Romain Bernini, série La forêt, 2013, huiles sur toile, 200 x 160 cm, Paris, galerie Suzanne Tarasieve, 5 février-15 mars 2014 © Photographie Gilles Kraemer. Remerciements à Suzanne Tarasiève
Il perpétue la peinture figurative dans une transfiguration du réel si personnelle. Comment ose-t-on être figuratif aujourd'hui ? Lui, il l'ose. Je l'avais rencontré au LOFT 19 de Suzanne Tarasieve, en septembre 2011, alors qu'il y exposait, en dialogue, avec Youcef Korichi.
Après les hauteurs de Belleville, voici la rue Pastourelle. A moi l'espace semble se dire Romain. A lui, cet immense volume dans lequel il a planté ses arbres de la série Forêt dont l'on ne voit que les troncs - nombreux ont chu, sont enchevêtrés, un véritable jeu de Mikado -. Mais, comme elle est étonnamment plantée cette forêt ! Nous accueillant dans la première salle, cette série est suspendue et d'une telle façon que nous sommes obligés de zigzaguer parmi toutes ces toiles, tous ces troncs, comme si nous allions nous perdre dans des profondeurs obscures. Une forêt saccagée, angoissante, inhospitalière, nulle branche ou feuille, aucune trace de vie, dans des couleurs vert, bleu, jaune, des couleurs de bois en putréfaction. Comme dans un après, allusif à la déforestation et aux saccages de notre monde industriel. Même sentiment de mal-être avec ce couple de loups errant dans une forêt brûlée ou défoliée, on ne le sait. Ne reste plus au sommet de la colline qu'une cabane abandonnée.
Romain Bernini, série Cargo cult, Sans titre, 2014, huile sur toile, 220 x 180 cm. Tableau et détail. Paris, galerie Suzanne Tarasieve, 5 février-15 mars 2014 © Photographie Gilles Kraemer. Remerciements à Suzanne Tarasiève
Sa série aux personnes masquées nous conduit vers un monde plus calme : l'un retranché derrière son masque aux yeux étonnés se promène calmement dans une forêt accueillante, un autre est assis dans l'atelier. Celui qui m'a le plus interpellé, par la force tranquille qui se dégage de tout son être, est l'homme aux bras croisés, au masque vraisemblablement indonésien, me faisant souvenir des marionnettes du Ramayana.

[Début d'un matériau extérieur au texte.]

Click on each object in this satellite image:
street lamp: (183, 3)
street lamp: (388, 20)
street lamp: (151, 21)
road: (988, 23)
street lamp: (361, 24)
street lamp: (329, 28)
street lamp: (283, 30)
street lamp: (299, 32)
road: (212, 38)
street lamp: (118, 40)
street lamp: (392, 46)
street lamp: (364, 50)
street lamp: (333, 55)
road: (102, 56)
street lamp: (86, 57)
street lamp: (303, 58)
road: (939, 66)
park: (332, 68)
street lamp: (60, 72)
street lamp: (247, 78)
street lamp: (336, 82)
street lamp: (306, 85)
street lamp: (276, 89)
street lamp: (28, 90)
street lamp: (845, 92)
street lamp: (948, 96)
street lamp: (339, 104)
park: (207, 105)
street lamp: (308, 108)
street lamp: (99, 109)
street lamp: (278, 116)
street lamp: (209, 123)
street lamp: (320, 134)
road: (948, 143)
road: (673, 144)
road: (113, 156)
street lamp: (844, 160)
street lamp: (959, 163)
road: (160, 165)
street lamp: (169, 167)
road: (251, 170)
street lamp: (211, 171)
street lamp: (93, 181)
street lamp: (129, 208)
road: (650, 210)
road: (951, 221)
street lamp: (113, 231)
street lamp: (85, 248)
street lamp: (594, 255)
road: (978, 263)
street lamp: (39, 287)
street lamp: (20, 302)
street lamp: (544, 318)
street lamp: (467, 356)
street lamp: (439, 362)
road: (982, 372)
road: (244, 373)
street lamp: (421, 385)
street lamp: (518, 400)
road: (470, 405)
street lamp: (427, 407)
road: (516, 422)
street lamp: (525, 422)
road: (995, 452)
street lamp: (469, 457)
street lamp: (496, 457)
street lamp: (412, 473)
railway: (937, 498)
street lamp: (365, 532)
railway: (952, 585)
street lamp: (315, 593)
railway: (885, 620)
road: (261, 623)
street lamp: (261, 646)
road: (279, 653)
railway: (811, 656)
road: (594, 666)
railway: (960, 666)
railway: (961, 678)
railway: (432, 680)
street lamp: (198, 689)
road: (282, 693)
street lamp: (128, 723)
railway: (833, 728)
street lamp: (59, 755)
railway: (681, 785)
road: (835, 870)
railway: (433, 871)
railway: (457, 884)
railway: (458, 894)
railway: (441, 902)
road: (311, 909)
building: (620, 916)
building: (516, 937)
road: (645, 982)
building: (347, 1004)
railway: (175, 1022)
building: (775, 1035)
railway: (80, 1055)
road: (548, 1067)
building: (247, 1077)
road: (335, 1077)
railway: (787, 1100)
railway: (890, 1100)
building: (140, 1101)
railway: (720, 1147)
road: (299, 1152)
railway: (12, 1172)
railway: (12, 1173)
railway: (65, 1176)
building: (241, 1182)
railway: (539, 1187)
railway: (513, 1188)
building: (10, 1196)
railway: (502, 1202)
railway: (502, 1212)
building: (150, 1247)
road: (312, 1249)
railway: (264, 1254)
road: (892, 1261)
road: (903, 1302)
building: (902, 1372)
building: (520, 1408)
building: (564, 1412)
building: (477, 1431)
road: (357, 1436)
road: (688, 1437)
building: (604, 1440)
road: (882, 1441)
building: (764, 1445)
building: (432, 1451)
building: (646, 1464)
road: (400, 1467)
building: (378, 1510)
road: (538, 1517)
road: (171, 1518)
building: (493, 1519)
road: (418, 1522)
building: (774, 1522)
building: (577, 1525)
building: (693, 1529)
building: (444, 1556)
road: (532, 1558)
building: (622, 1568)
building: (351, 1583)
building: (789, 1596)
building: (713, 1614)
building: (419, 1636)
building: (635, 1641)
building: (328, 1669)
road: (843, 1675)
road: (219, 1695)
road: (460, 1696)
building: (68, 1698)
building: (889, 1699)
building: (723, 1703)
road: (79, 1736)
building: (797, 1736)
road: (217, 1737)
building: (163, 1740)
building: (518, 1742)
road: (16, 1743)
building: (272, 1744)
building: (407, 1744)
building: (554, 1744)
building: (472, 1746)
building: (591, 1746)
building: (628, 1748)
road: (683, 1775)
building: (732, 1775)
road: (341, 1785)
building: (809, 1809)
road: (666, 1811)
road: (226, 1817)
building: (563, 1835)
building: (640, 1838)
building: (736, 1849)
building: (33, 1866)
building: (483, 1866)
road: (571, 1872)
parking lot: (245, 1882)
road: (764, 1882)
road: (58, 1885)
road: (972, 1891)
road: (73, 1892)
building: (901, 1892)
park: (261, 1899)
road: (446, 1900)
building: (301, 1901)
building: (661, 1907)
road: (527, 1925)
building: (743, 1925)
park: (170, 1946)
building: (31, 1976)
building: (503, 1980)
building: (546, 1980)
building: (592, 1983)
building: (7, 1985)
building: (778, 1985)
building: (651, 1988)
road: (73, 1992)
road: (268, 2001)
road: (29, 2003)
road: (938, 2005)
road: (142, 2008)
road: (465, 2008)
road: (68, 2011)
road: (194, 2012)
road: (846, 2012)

Romain invente avec bonheur une esthétique de la solitude quotidienne qui nous submerge délicieusement. Et cela suffit à notre plaisir.
Romain Bernini, Sans titre, 2013, huile sur toile, 200 x 300 cm. Paris, galerie Suzanne Tarasieve, 5 février-15 mars 2014 © Photographie Gilles Kraemer. Remerciements à Suzanne Tarasiève
Romain Bernini. Woods
Suzanne Tarasieve
du 5 février au 15 mars 2014
7, rue Pastourelle – 75003 Paris
téléphone : 01 42 71 76 54
internet : www.suzanne-tarasieve.com
Du 7 mars au 15 juin 2014, Romain Bernini participe au Collège des Bernardins à l'exposition collective Des hommes, des hommes, en compagnie de Nirveda Alleck, Rina Banerjee Matthew Darbyshire et Sylvie Fanchon, Djamel Kokene, Ingrid Luche, Basir Mahmood et Pascale Marthine Tayou, Bruno Perramant, Chloé Quenum et Franck Scurti, Patrick Toscani, Achraf Touloub, Stéphane Vigny, Jacques Villeglé et Chen Zhen.